> _TASK TO CARRY OUT_: Could you sum up the restaurant description below in two sentences?

---------- GIVEN TEXT

All meals take place in the Imaq restaurant at the rear of the ship on Deck 4. (Imaq means "sea" in the Inuit language.) The name is fitting, as picture windows line three sides of the bi-level room, offering sweeping sea views, especially when you're facing aft. Seating is at rectangular tables for four and round ones for six or eight.
Breakfast and lunch are open-seating buffets. The serving area is located in the center of the room in a square formation. It is seldom crowded, perhaps because meals are spread out over two hours or more. Or, it could be that there are no trays. You keep returning to the buffet course after course, so you're just filling one plate at a time.
Breakfast consists of the usual cereal and eggs, plus the more typical northern European fare of smoked fish (including eel), cold cuts, yogurt, cheeses and even a small salad bar. All meals also had several types of crusty bread, hard rolls and crackers (including a gluten-free option, though this appeared to have run out by the end of our cruise) for the cheese and fish. At breakfast, you can also order eggs or pancakes from a menu. There are self-serve stations offering water, various juices and coffee/tea, but the waitstaff come around to the tables to offer these as well.
Lunch offers more cold fish, cold meats and excellent cheeses, tasty soup, several types of prepared salads or greens, and cooked veggies, as well as a couple of hot dishes like chicken, rice, duck breast and pasta. If you love chilled fish and seafood, you'll be in heaven. If you're a pasta, beef or salad fan, not so much. Desserts usually number a half-dozen pastries and cakes, a gooey/creamy pudding and ice cream -- all of it delicious. The self-serve water and juice machines are covered up at lunchtime, so the only free options are water, tea and coffee from the waitstaff (Hurtigruten's policy of charging for water during lunch and dinner only applies to the line's Norwegian coastal itineraries).
Servers will sometimes refill your glass if they see it empty, but many passengers elect to pay a little extra to have a one-liter carafe of either still or sparkling water left on their table at lunch and dinner so they can refill at their leisure. This costs 12 NOK (about $2) per person, per carafe, or 120 NOK ($20) per person for the entire cruise. Passengers can bring on their own water or soda, but may not drink it in public areas.

--------------------
---------- SUPPLIED MATERIAL

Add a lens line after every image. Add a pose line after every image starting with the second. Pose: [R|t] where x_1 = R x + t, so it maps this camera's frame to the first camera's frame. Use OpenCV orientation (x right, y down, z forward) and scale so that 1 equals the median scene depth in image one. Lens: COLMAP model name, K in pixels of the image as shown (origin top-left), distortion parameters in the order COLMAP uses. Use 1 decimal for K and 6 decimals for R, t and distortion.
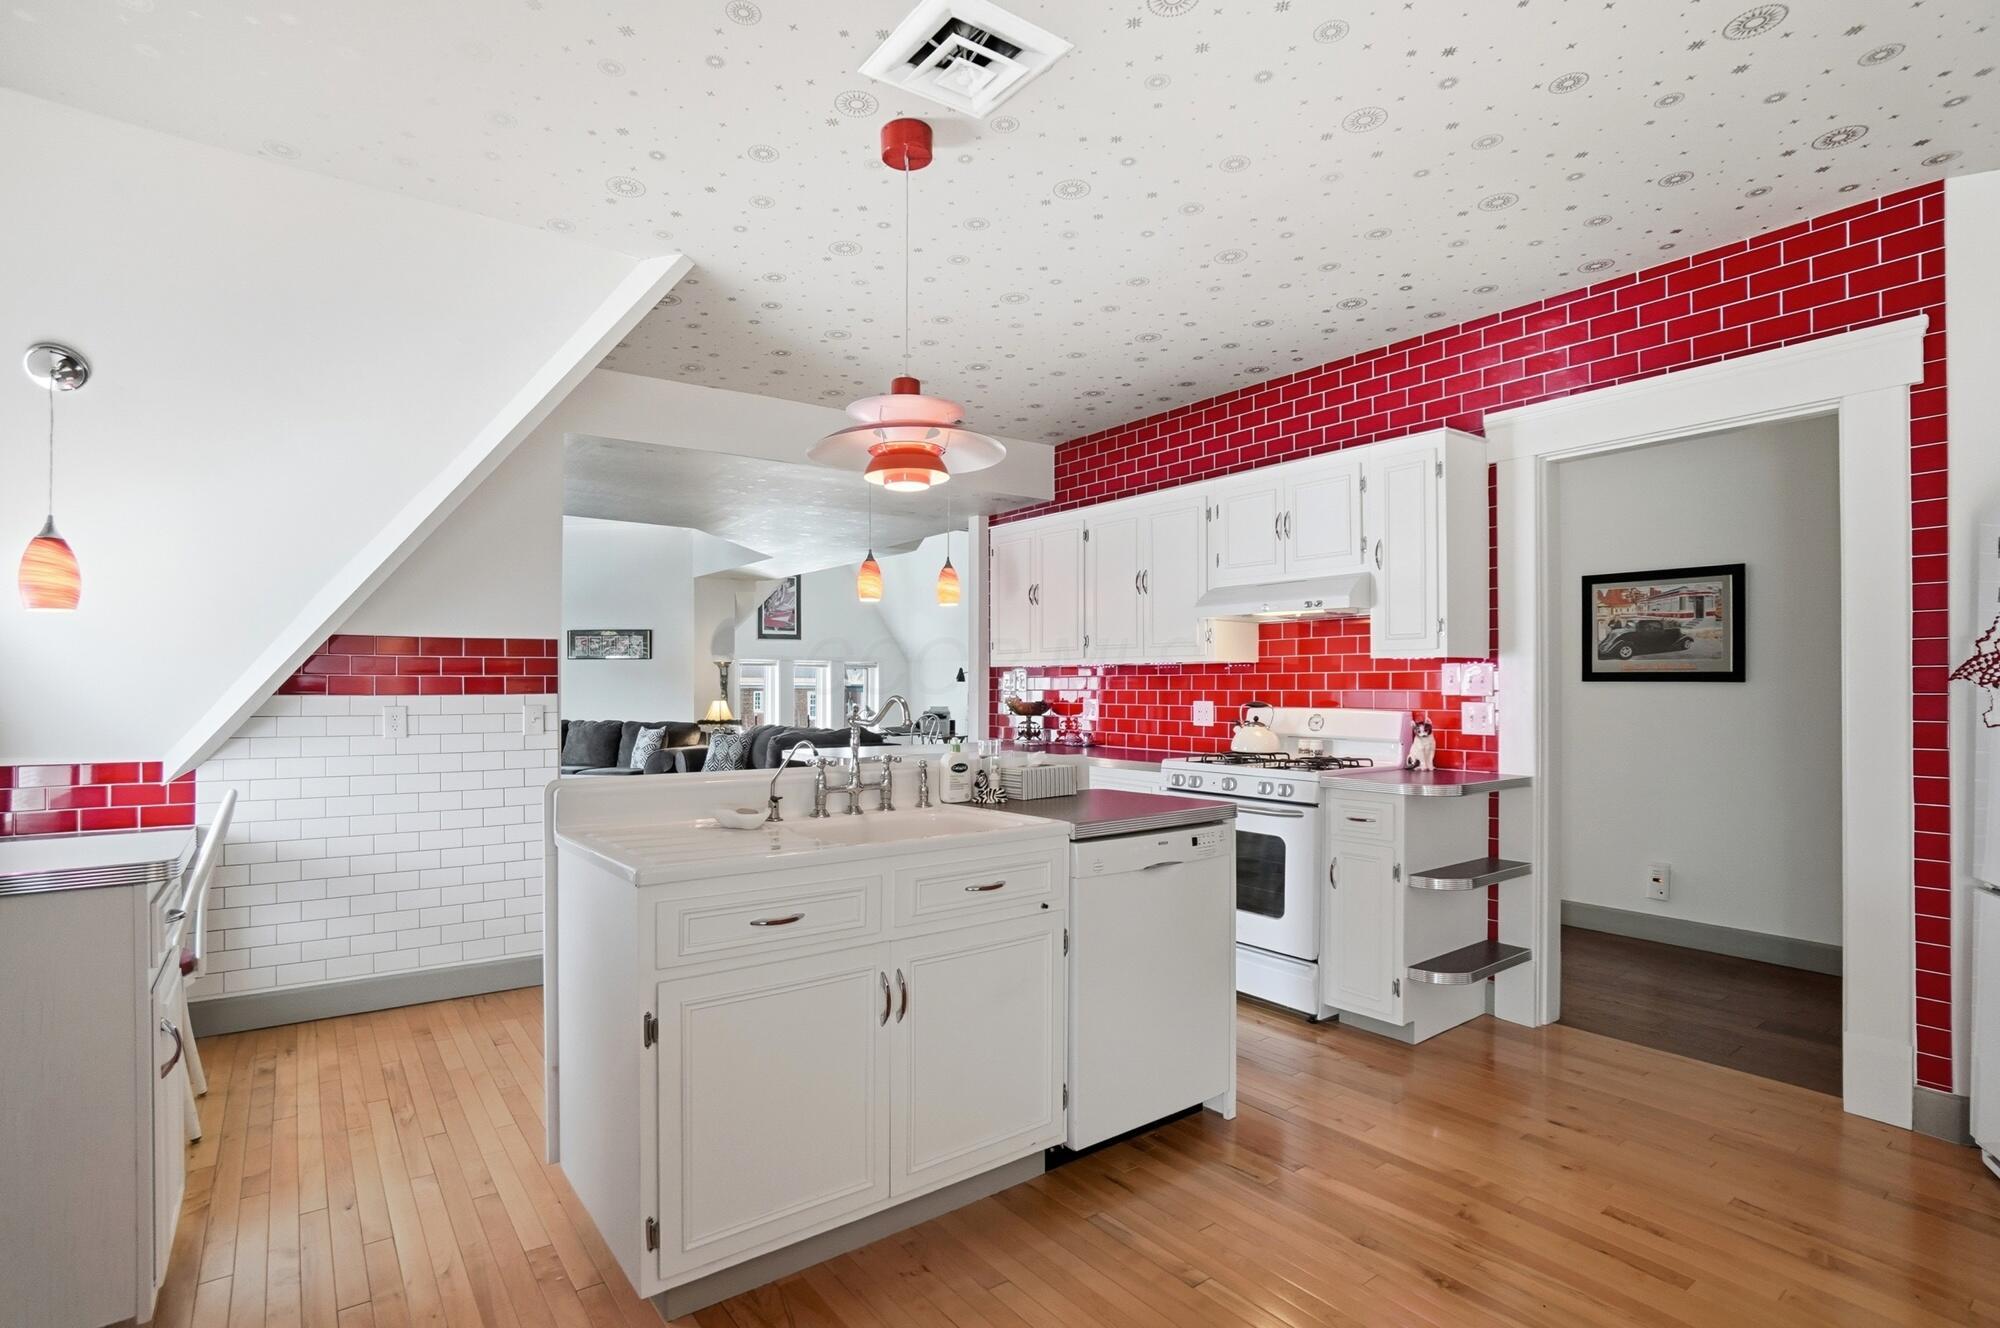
lens RADIAL K [[966.0, 0, 1000.0], [0, 966.0, 664.0], [0, 0, 1]] dist [-0.065323, 0.000115]
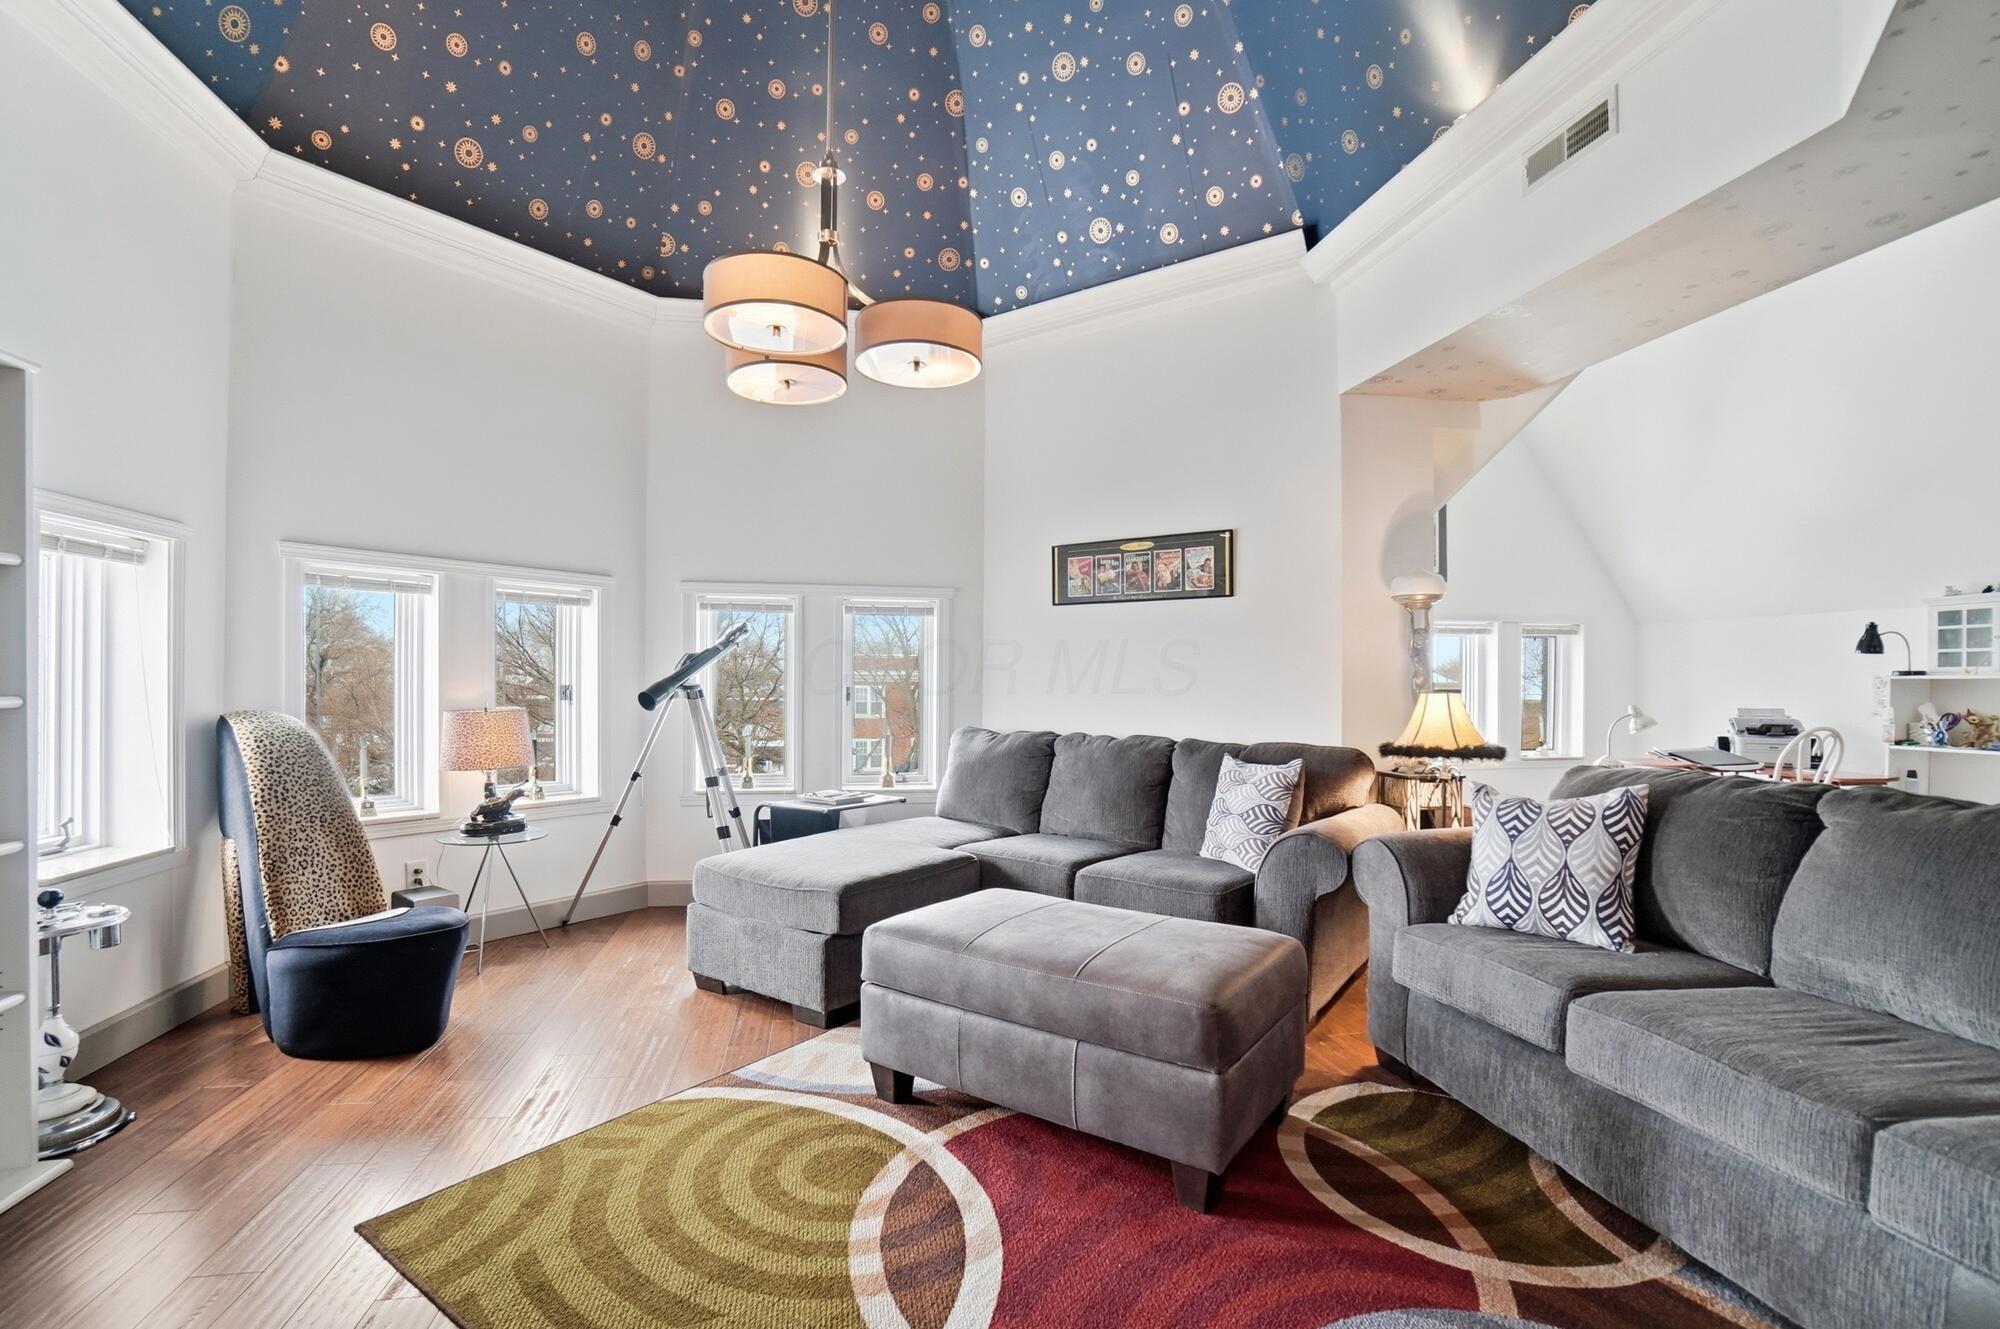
lens RADIAL K [[902.2, 0, 986.4], [0, 902.2, 683.4], [0, 0, 1]] dist [-0.059043, 0.024077]
pose [[0.882540, 0.000958, -0.470236, -0.658836], [0.010622, 0.999702, 0.021973, 0.058513], [0.470117, -0.024387, 0.882267, 1.421373]]
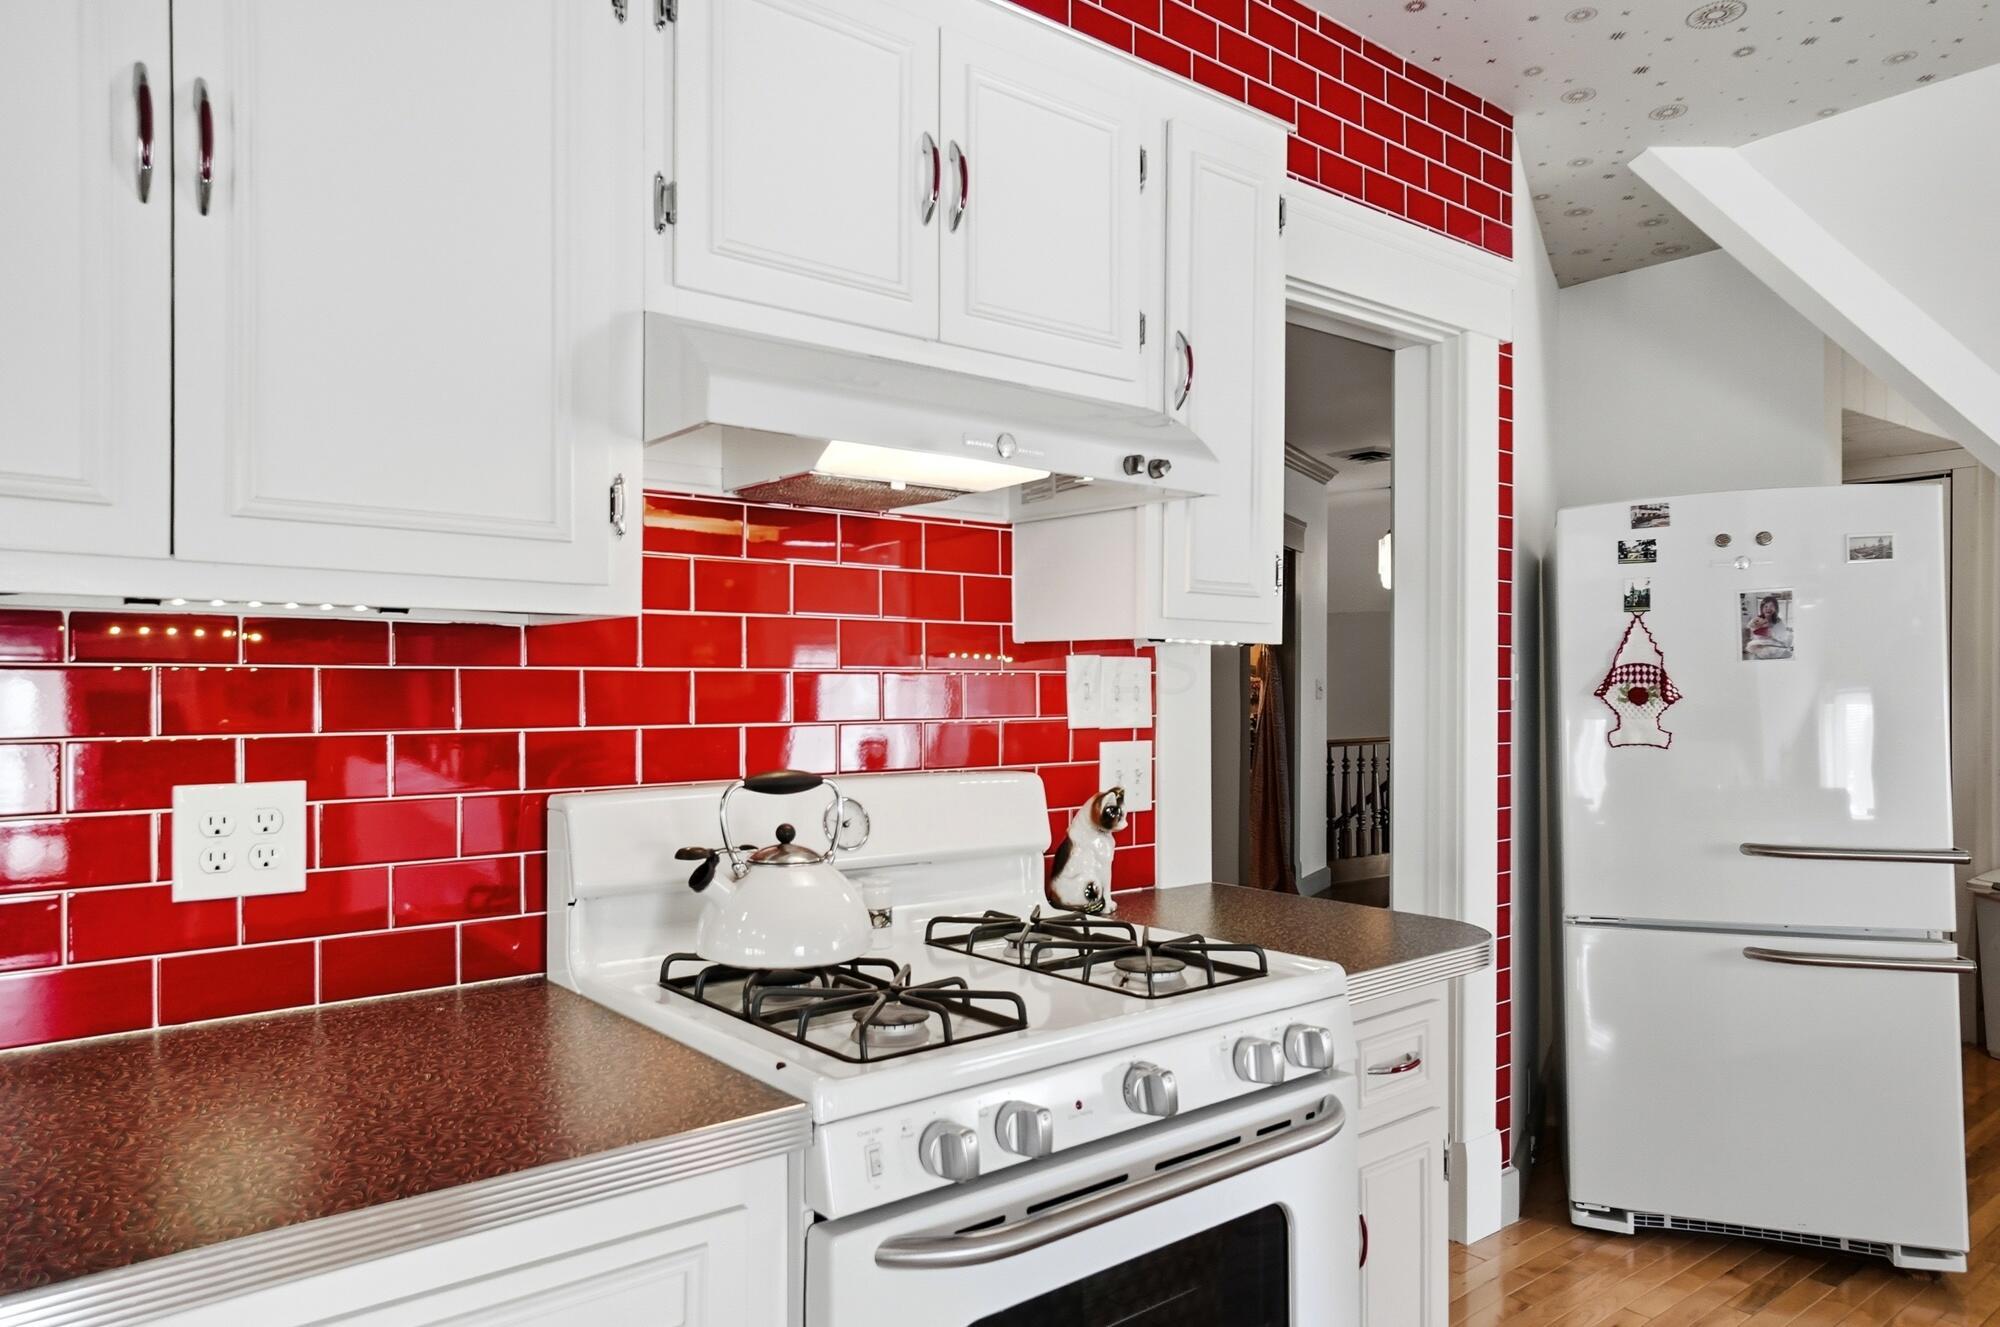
lens RADIAL K [[1297.6, 0, 1000.0], [0, 1297.6, 663.5], [0, 0, 1]] dist [0.000203, 0.000337]
pose [[-0.039266, 0.013295, 0.999140, -0.113658], [-0.028059, 0.999502, -0.014402, 0.012424], [-0.998835, -0.028601, -0.038873, 1.015204]]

--------------------

> _FINISHED TASK_: All meals are served in the Imaq restaurant at the rear of Deck 4, a bi-level room with picture windows on three sides, where breakfast and lunch are open-seating buffets of fish, cold meats, cheeses and breads, plus eggs or pancakes to order at breakfast and a few hot dishes and desserts at lunch. At lunch the self-serve water and juice machines are covered, so the only free drinks are water, tea and coffee from the waitstaff, though passengers can pay 12 NOK per carafe or 120 NOK for the entire cruise to have a liter of water left on their table at lunch and dinner.